Lew is someone who identifies himself as “observant” but resents the term’s Orthodox connotations. He represents a Jewish crossroads — somewhere between Jew-Bu and neo-chasid — a set of seeker-Jews devoted to traditional observance but open to insights from other traditions.
“That’s how I am,” he said. “I’m very, very traditional in terms of my own observance, very rigorous in terms of my own Jewish practice, but also very adventurous in terms of wanting to expand the boundaries of Judaism.”
“This Is Real” explores the entire High Holy Days period, seven steps from Tisha B’Av — the commemoration of the destruction of the Temple in Jerusalem — to Sukkot — the Feast of Booths that marks the end of the contemplative season.
Simply put, he said, the reminder and lesson of the High Holy Days is, “We are not prepared for our lives.” We have failed, time and time again.
This in itself is not an encouraging or uplifting notion, but Lew points out that it is the beginning, not the conclusion, of the High Holy Days journey. Through the prayerful month of Elul, the sweetness of Rosh Hashana and the heartbreak of Yom Kippur, being unprepared is the problem. Reaching out for God and each other brings us our solution.

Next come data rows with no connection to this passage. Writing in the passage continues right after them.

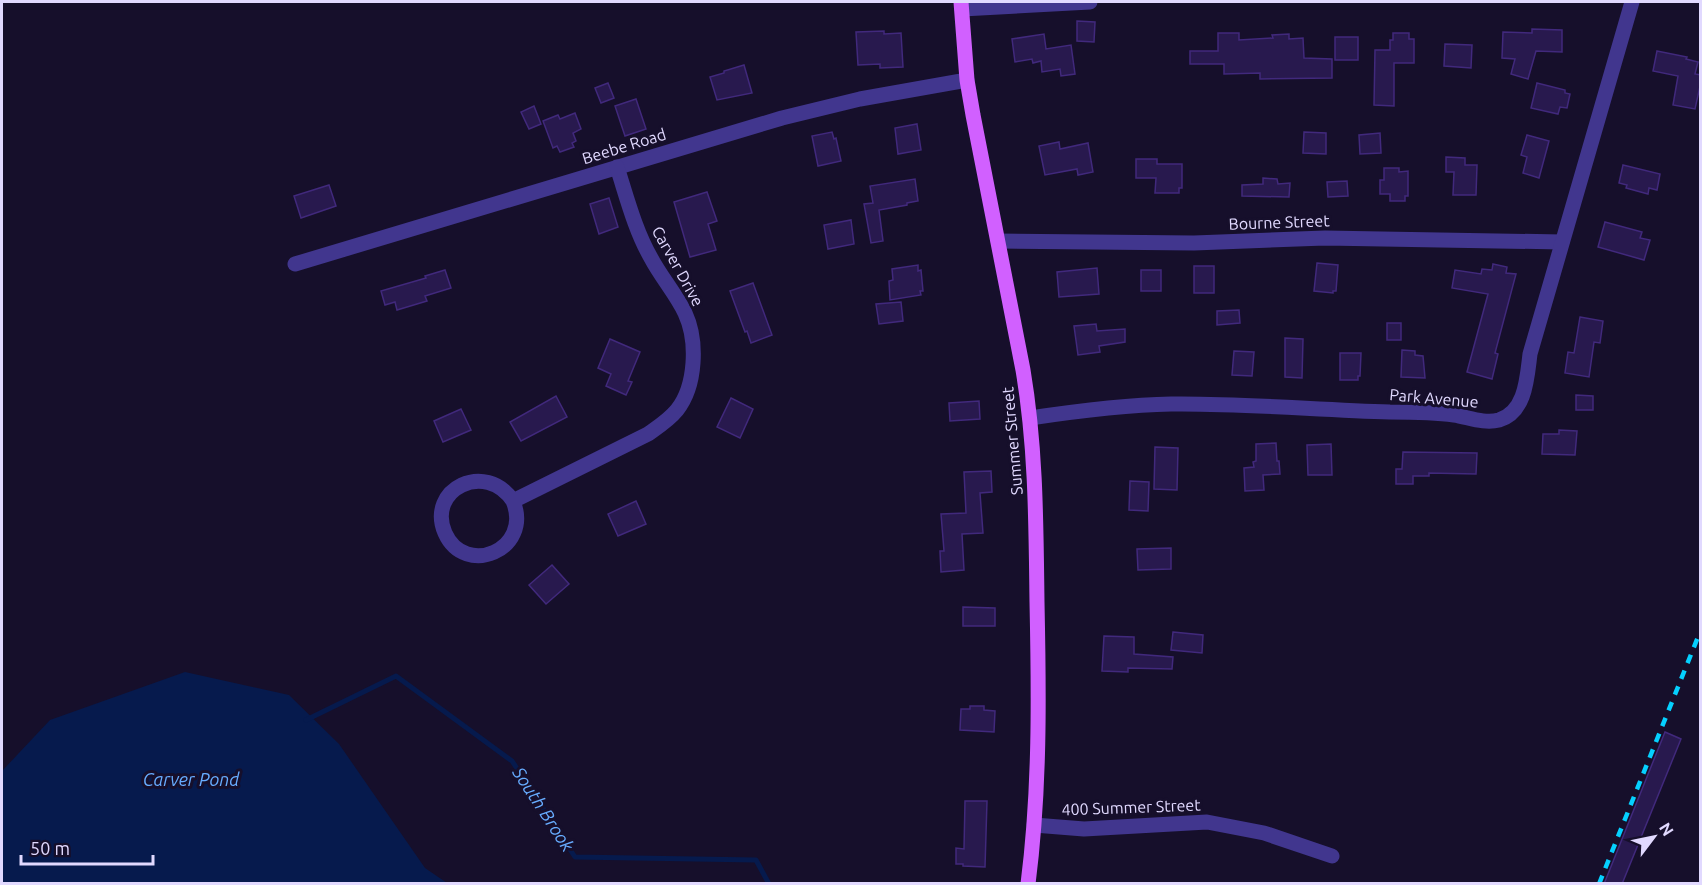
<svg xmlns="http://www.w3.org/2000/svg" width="1702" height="885" font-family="Ubuntu,sans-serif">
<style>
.water{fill:#061a4d}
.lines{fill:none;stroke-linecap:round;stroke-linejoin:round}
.stream{stroke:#061a4d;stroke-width:5}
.building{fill:#28194e;stroke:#41297c;stroke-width:1.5}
.minor{stroke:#41368e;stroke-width:15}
.major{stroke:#d160ff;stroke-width:15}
.rail{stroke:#05d0ff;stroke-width:4.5;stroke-dasharray:9 8;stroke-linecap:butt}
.labels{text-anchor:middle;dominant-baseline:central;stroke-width:6;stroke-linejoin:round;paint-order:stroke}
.street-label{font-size:16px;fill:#e1d9ff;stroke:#160f2b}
.water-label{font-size:18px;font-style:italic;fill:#67acff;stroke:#160f2b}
</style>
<rect width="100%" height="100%" fill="#160f2b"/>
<path class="water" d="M185,672L289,695L339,744L425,868L447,883H2V771L50,720Z"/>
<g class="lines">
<path class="stream" d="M306,720L396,676L512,761L575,857L756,860L769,884"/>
</g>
<g class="building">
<path d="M1077,21L1095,22L1094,42L1077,41Z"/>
<path d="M1532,29L1562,30V52L1536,51L1528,79L1511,74L1515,59L1502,58L1503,32L1532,33Z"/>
<path d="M884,31V34L901,33L903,67L880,68V64L858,65L856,32Z"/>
<path d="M1218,33H1239V40L1273,38L1272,35L1289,34V39L1303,38L1304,58L1332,59V78L1260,79V73L1224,74V64H1190V51H1218Z"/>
<path d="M1393,33H1409V39H1414V63H1394V106L1374,105L1375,50H1390V40H1393Z"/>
<path d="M1044,34L1046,49L1071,45L1075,74L1061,76L1060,69L1042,72L1041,61L1033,63L1032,59L1015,62L1012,39Z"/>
<rect x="1335" y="37" width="23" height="23"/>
<path d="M1445,44L1472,45L1471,68L1444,66Z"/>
<path d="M1657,51L1687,57L1686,59L1698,62L1695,74L1701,75V82L1695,109L1673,105L1678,76L1653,71Z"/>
<path d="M744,65L752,93L717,100L710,77L724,73V71Z"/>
<path d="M608,83L614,98L601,103L595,88Z"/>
<path d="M1537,83L1565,90V93L1570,94L1567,108L1560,107L1558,114L1531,108Z"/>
<path d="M636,99L646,129L625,136L615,106Z"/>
<path d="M534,106L541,124L529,129L521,112Z"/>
<path d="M575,113L581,129L573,133L576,141L572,143L574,147L560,152L557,146L553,148L543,121L558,115L560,119Z"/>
<path d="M917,124L921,150L898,154L895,128Z"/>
<path d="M832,132L834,139L836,138L841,161L818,166L812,136Z"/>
<path d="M1304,132L1326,133V154L1303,153Z"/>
<path d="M1380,133L1381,153L1360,154L1359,135Z"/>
<path d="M1527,135L1549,141L1539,178L1523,173L1527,157L1521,155Z"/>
<path d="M1059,142L1060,149L1088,143L1093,172L1078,175L1077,169L1045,175L1039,146Z"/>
<path d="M1446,157L1465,158V165H1477L1476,195H1453L1454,172H1446Z"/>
<path d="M1136,159H1157V164H1182V188H1179V193H1155L1156,178H1136Z"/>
<path d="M1623,165L1660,174L1657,190L1649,188L1648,194L1626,188L1627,185L1619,183Z"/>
<path d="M1384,168H1399V172L1408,171V196H1405V201H1390V194H1380V180H1384Z"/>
<path d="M1263,178L1277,179L1278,184L1290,183L1289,197L1242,196V185L1263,184Z"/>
<path d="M915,179L918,201L907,203V205L879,210L883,241L871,243L864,204L873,203L870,186Z"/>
<path d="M1347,181L1348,196L1328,197L1327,182Z"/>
<path d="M329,185L336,206L301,218L294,196Z"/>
<path d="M707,192L717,221L708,224L716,250L690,257L674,202Z"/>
<path d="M609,198L618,227L599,234L590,204Z"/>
<path d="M851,220L854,244L828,249L824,225Z"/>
<path d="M1605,222L1642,232L1640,238L1650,240L1644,260L1598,247Z"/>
<path d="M1317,263L1338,265L1336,291H1333V293L1314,291Z"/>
<path d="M1493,264L1507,267L1506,273L1516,274L1495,353L1498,354L1492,379L1467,372L1488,294L1452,288L1455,270L1481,274L1482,269L1492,270Z"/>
<path d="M918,265V271L921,270L923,291H920L921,295L890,300L889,281L893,280L892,269Z"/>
<rect x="1194" y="266" width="20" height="27"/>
<path d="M1097,268L1099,294L1059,297L1057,272Z"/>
<path d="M445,270L451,288L425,296L427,301L397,310L395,302L385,305L381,291L426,278L425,276Z"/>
<rect x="1141" y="270" width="20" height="21"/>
<path d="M753,283L772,335L751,343L747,331L745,332L730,291Z"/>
<path d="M901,302L903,321L879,324L876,304Z"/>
<path d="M1239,310L1240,323L1217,325V311Z"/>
<path d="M1580,317L1603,321L1600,343L1594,342L1589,377L1565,373L1568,352L1574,353Z"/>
<rect x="1387" y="323" width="14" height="17"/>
<path d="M1096,324L1097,331L1125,329V342L1099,346L1100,352L1078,355L1074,326Z"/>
<path d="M1285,338L1303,339L1302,378L1285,377Z"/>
<path d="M610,339L640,352L628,381L632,382L626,395L606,386L611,374L598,368Z"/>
<path d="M1402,350L1415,351V355L1423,356L1425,378L1401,377Z"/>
<path d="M1234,351L1254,352L1252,376L1232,375Z"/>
<path d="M1340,353H1361L1360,376H1358V380H1340Z"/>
<path d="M1576,395L1593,396V410H1576Z"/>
<path d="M556,396L567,417L521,441L510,422Z"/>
<path d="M731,398L753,409L740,438L717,427Z"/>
<path d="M979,401L980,419L950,421L949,403Z"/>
<path d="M461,409L471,430L443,442L434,421Z"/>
<path d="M1559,430L1577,431L1575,455L1542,454L1543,434H1559Z"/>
<path d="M1276,443L1277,461H1279L1280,474L1263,475L1264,490L1245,491L1244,468L1254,467L1253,462L1256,461V444Z"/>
<path d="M1331,444L1332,475H1308L1307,445Z"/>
<path d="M1155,447L1178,448L1177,490L1154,489Z"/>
<path d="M1403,452L1477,453L1476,474L1429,473V476H1413V484H1396V469H1402Z"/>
<path d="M991,471L992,492L980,493L983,533L962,534L964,570L941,572L940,551H944L941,514L966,513L964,472Z"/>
<path d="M1130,481L1149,482L1148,511L1129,510Z"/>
<path d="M636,501L646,524L618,536L608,514Z"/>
<path d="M1171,548V569L1138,570L1137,549Z"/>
<path d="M552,565L569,584L546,604L529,585Z"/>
<path d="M963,607L995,608V626H963Z"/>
<path d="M1173,632L1203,635L1202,653L1171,650Z"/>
<path d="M1104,636L1134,637V654L1173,657L1172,669L1128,668V672L1102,671Z"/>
<path d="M970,706H984V710L995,711L994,732L960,730L961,709H970Z"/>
<path d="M1665,732L1681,739L1622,884H1604Z"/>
<path d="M965,801H987L985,867L963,866V864H956V848L964,849Z"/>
</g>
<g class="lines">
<g class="minor">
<path d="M962,9L1090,2"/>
<path d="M998,241L1194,243L1325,238L1562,242"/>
<path d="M295,264L782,118L860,99L967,80"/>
<path d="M1030,418C1077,411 1124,405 1171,404C1244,403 1317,410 1390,412C1411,412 1433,412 1454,415C1468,417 1484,424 1499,420C1526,412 1527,377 1530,354L1632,2"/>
<path d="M513,501C533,550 465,578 445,533C426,489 486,460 513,501L648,434C658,427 669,420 677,410C696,386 698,341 685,313C676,294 661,277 651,258C635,230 627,198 617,167"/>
<path d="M1034,825L1084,829L1207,822L1264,833L1332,856"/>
</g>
<path class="major" d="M961,2L967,80L973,115L1023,370C1036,447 1036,524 1037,602C1039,696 1040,790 1028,884"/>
<path class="rail" d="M1599,884L1700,632"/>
</g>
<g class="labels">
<g class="street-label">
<text transform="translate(624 146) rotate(-17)">Beebe Road</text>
<text transform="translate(1279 222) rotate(-2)">Bourne Street</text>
<text transform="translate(678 266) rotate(61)">Carver Drive</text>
<text transform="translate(1434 398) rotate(5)">Park Avenue</text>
<text transform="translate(1012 441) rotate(-95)">Summer Street</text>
<text transform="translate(1131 807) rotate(-2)">400 Summer Street</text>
</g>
<g class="water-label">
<text x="191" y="779">Carver Pond</text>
<text transform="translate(544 809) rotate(57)">South Brook</text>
</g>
</g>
<rect width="1702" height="885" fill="none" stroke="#e1d9ff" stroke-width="6"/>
<g transform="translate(1654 837) rotate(58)" stroke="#160f2b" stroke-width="4.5" paint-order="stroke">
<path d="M0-4.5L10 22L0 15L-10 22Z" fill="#e1d9ff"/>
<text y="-9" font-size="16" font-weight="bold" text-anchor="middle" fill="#e1d9ff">N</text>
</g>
<path d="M21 855v9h132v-9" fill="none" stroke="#e1d9ff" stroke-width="3"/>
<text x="30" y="855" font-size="18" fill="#e1d9ff" stroke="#160f2b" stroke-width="4.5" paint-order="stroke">50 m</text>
</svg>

“In this journey, as we peel away the layers of defense and delusion, we get closer and closer to the presence of God,” he said.
As for Jews who “do” the High Holy Days, Chanukah and Passover but little else, Lew hopes that this book can be, like the blasts of the shofar, a wake-up call from the malaise of the year — and the guilt over not having been to services since last Yom Kippur.
“The de-facto theology of the High Holy Days is that Jews feel guilty that they have such a weak connection to Judaism so they flock to the synagogue and they do penance by boring themselves for days at a time,” he said.
The holidays, though, have a transformative power and a true drama. Lew is, for lack of a better term, religious about presenting the High Holy Day period with the weight of tradition behind it, even as he relates it to incidents from his life and the lives of his congregants.
But Lew does quote the Buddha and cite Cherokee proverbs in the course of making his points. Some scholars wonder at this phenomenon of looking outside of traditional Judaism in order to illuminate it.
“There’s something in the Jewish mind that is so nervous about its own particularism,” said Jon D. Levenson, a professor of Jewish studies at Harvard Divinity School. “It feels the need to link onto something universal.”
Lew’s colleagues, however, counter that while Lew was certainly influenced by Buddhism, meditation has a long tradition within Judaism, particularly in preparation for prayer.
“There’s nothing about calming the mind and opening the heart in preparation for prayer that is foreign to Judaism,” said Rabbi Nancy Flam, director of the Spirituality Institute, a western Massachusetts retreat center for rabbis, cantors and lay people.
“It’s deep in our tradition, and it’s simply deep in the human psyche,” she said.